Kate, Architectural Design, 2022
Valery Kate Perez is a Colombian – American multidisciplinary artist and designer. Her work challenges and identifies how different spaces interact with human emotions and behaviors. She finds herself interested in how spaces impact our lives and how people create spatial understanding.
The Topographic Pin Generator translates two – dimensional topographic maps into three-dimensional landscapes. The machine was designed inspired by the Pin Art Toy created by Ward Fleming in the year 1987. It creates three-dimensional reliefs of topographical information by using an array of pins that move on the z-axis, based on the height information of recorded topographical maps. The mechanics of this machine function similar to a 3D printer, it needs a series of coordinate points to recreate a designated landscape. Instead of printing a materialized object this variation of a 3D printer will utilize coordinate points to create scaled three-dimensional cuts of landscapes. This process of making explores spatial interpretations and comprehension of landscapes through two – dimensional and three-dimensional processes.

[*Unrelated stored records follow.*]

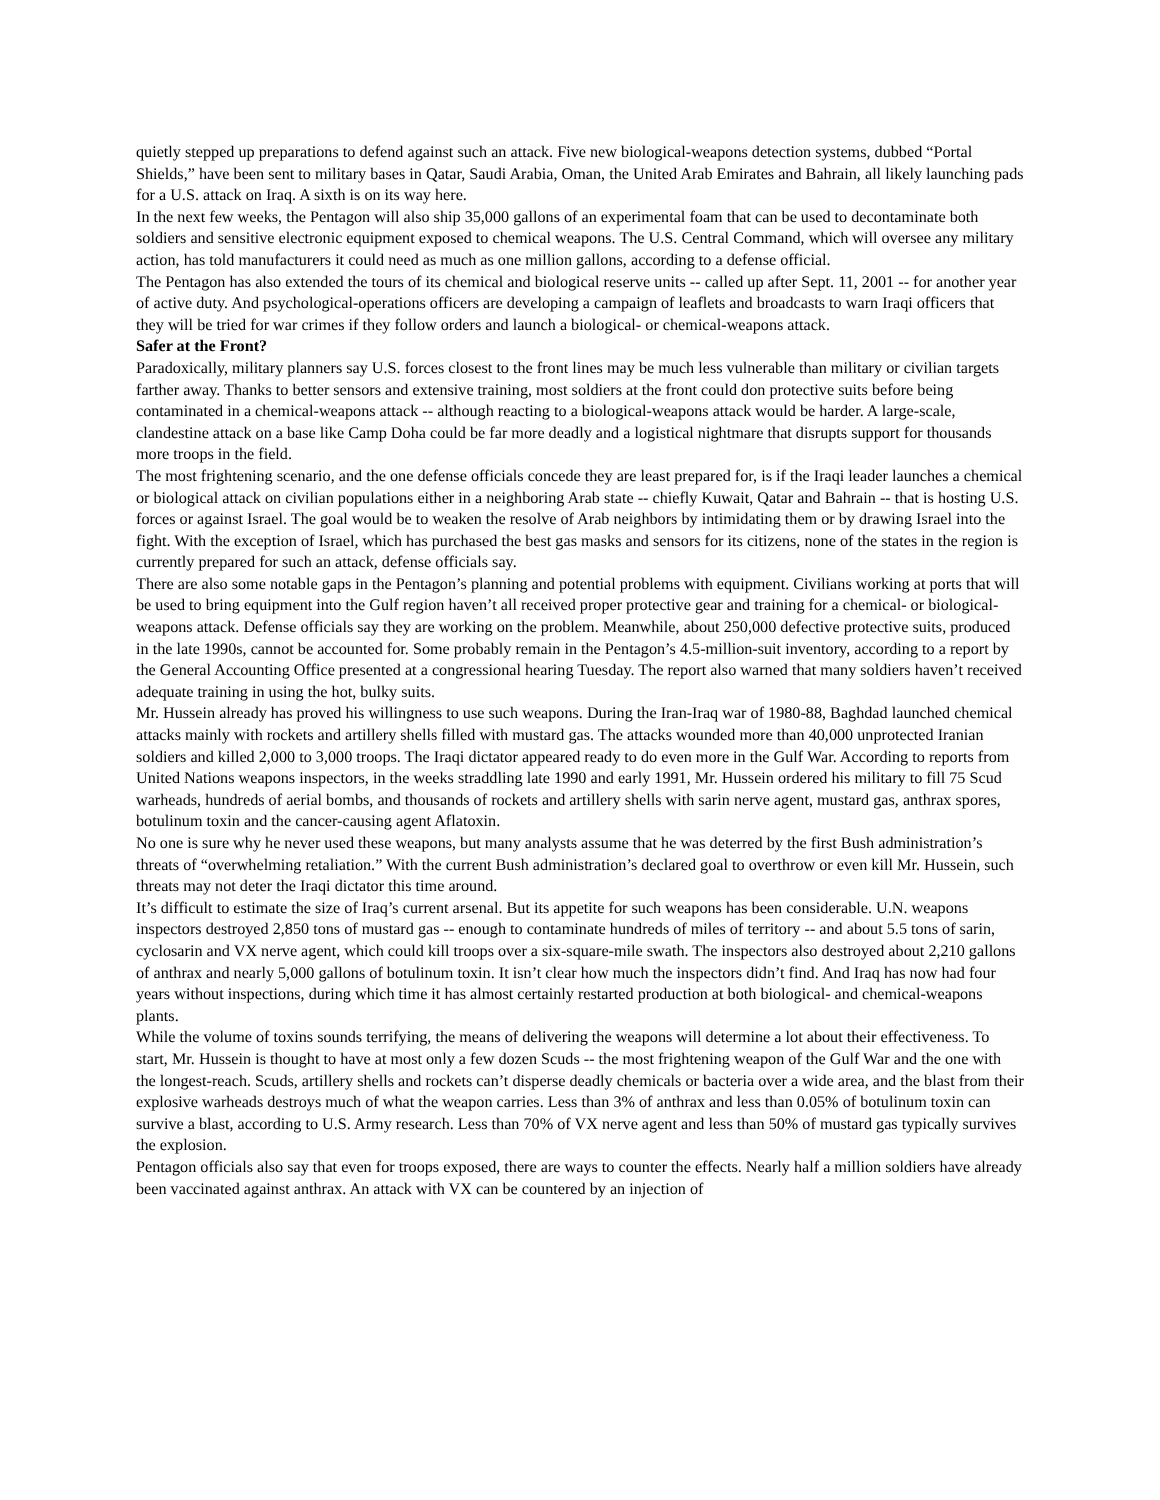quietly stepped up preparations to defend against such an attack. Five new biological-weapons detection systems, dubbed “Portal Shields,” have been sent to military bases in Qatar, Saudi Arabia, Oman, the United Arab Emirates and Bahrain, all likely launching pads for a U.S. attack on Iraq. A sixth is on its way here.
In the next few weeks, the Pentagon will also ship 35,000 gallons of an experimental foam that can be used to decontaminate both soldiers and sensitive electronic equipment exposed to chemical weapons. The U.S. Central Command, which will oversee any military action, has told manufacturers it could need as much as one million gallons, according to a defense official.
The Pentagon has also extended the tours of its chemical and biological reserve units -- called up after Sept. 11, 2001 -- for another year of active duty. And psychological-operations officers are developing a campaign of leaflets and broadcasts to warn Iraqi officers that they will be tried for war crimes if they follow orders and launch a biological- or chemical-weapons attack.
Safer at the Front?
Paradoxically, military planners say U.S. forces closest to the front lines may be much less vulnerable than military or civilian targets farther away. Thanks to better sensors and extensive training, most soldiers at the front could don protective suits before being contaminated in a chemical-weapons attack -- although reacting to a biological-weapons attack would be harder. A large-scale, clandestine attack on a base like Camp Doha could be far more deadly and a logistical nightmare that disrupts support for thousands more troops in the field.
The most frightening scenario, and the one defense officials concede they are least prepared for, is if the Iraqi leader launches a chemical or biological attack on civilian populations either in a neighboring Arab state -- chiefly Kuwait, Qatar and Bahrain -- that is hosting U.S. forces or against Israel. The goal would be to weaken the resolve of Arab neighbors by intimidating them or by drawing Israel into the fight. With the exception of Israel, which has purchased the best gas masks and sensors for its citizens, none of the states in the region is currently prepared for such an attack, defense officials say.
There are also some notable gaps in the Pentagon’s planning and potential problems with equipment. Civilians working at ports that will be used to bring equipment into the Gulf region haven’t all received proper protective gear and training for a chemical- or biological-weapons attack. Defense officials say they are working on the problem. Meanwhile, about 250,000 defective protective suits, produced in the late 1990s, cannot be accounted for. Some probably remain in the Pentagon’s 4.5-million-suit inventory, according to a report by the General Accounting Office presented at a congressional hearing Tuesday. The report also warned that many soldiers haven’t received adequate training in using the hot, bulky suits.
Mr. Hussein already has proved his willingness to use such weapons. During the Iran-Iraq war of 1980-88, Baghdad launched chemical attacks mainly with rockets and artillery shells filled with mustard gas. The attacks wounded more than 40,000 unprotected Iranian soldiers and killed 2,000 to 3,000 troops. The Iraqi dictator appeared ready to do even more in the Gulf War. According to reports from United Nations weapons inspectors, in the weeks straddling late 1990 and early 1991, Mr. Hussein ordered his military to fill 75 Scud warheads, hundreds of aerial bombs, and thousands of rockets and artillery shells with sarin nerve agent, mustard gas, anthrax spores, botulinum toxin and the cancer-causing agent Aflatoxin.
No one is sure why he never used these weapons, but many analysts assume that he was deterred by the first Bush administration’s threats of “overwhelming retaliation.” With the current Bush administration’s declared goal to overthrow or even kill Mr. Hussein, such threats may not deter the Iraqi dictator this time around.
It’s difficult to estimate the size of Iraq’s current arsenal. But its appetite for such weapons has been considerable. U.N. weapons inspectors destroyed 2,850 tons of mustard gas -- enough to contaminate hundreds of miles of territory -- and about 5.5 tons of sarin, cyclosarin and VX nerve agent, which could kill troops over a six-square-mile swath. The inspectors also destroyed about 2,210 gallons of anthrax and nearly 5,000 gallons of botulinum toxin. It isn’t clear how much the inspectors didn’t find. And Iraq has now had four years without inspections, during which time it has almost certainly restarted production at both biological- and chemical-weapons plants.
While the volume of toxins sounds terrifying, the means of delivering the weapons will determine a lot about their effectiveness. To start, Mr. Hussein is thought to have at most only a few dozen Scuds -- the most frightening weapon of the Gulf War and the one with the longest-reach. Scuds, artillery shells and rockets can’t disperse deadly chemicals or bacteria over a wide area, and the blast from their explosive warheads destroys much of what the weapon carries. Less than 3% of anthrax and less than 0.05% of botulinum toxin can survive a blast, according to U.S. Army research. Less than 70% of VX nerve agent and less than 50% of mustard gas typically survives the explosion.
Pentagon officials also say that even for troops exposed, there are ways to counter the effects. Nearly half a million soldiers have already been vaccinated against anthrax. An attack with VX can be countered by an injection of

The Topographic Pin Generator utilizes the mechanics of a 3D printer to move pins on the z-axis to form landscapes that were captured by software that registers topographical information. By using the software Cad Mapper, topographical information can be transferred into Rhino in a series of layers. In Rhino, the software plug-in Grasshopper is then used to register the coordinate points of the topographical elevations. These coordinate points are then exported as G-code, a file type that can be recognized by the printer. This alternative printer machine has been programmed to move upward towards a series of suspended pins that live securely attached to two acrylic sheets. As these pins move they will generate the same topographical landscape as the one generated in the previous digital realm of the software used.
I was able to generate physical depictions of a landscape by using various digital programs and plug-ins such as Cadmapper, Rhino, Grasshopper, Xylinus (created by Ryan Hoover) , G-code, and PronterFace.
Using Cadmapper I chose to map the Inner Harbor and imported the file into Rhino. With this information, I took the surface of the topographical input, and with the help of Ryan Hoover, utilized Grasshopper to register the various coordinate points according to the landscape of the Inner Harbor. Using Ryan’s plugin for Grasshopper called Xylinus, coordinate points can be exported into g- code to be then imported into Pronterface. In Pronterface, the software used to make the 3D printer function was coded to push individual pins in the z-axis to reflect the landscape of the Inner Harbor.
My finding was that landscapes can be recreated in a physical manner by utilizing the mechanics of a 3D printer and introducing the functions of Pin Art to move individual pins to different lengths according to the elevation of a landscape.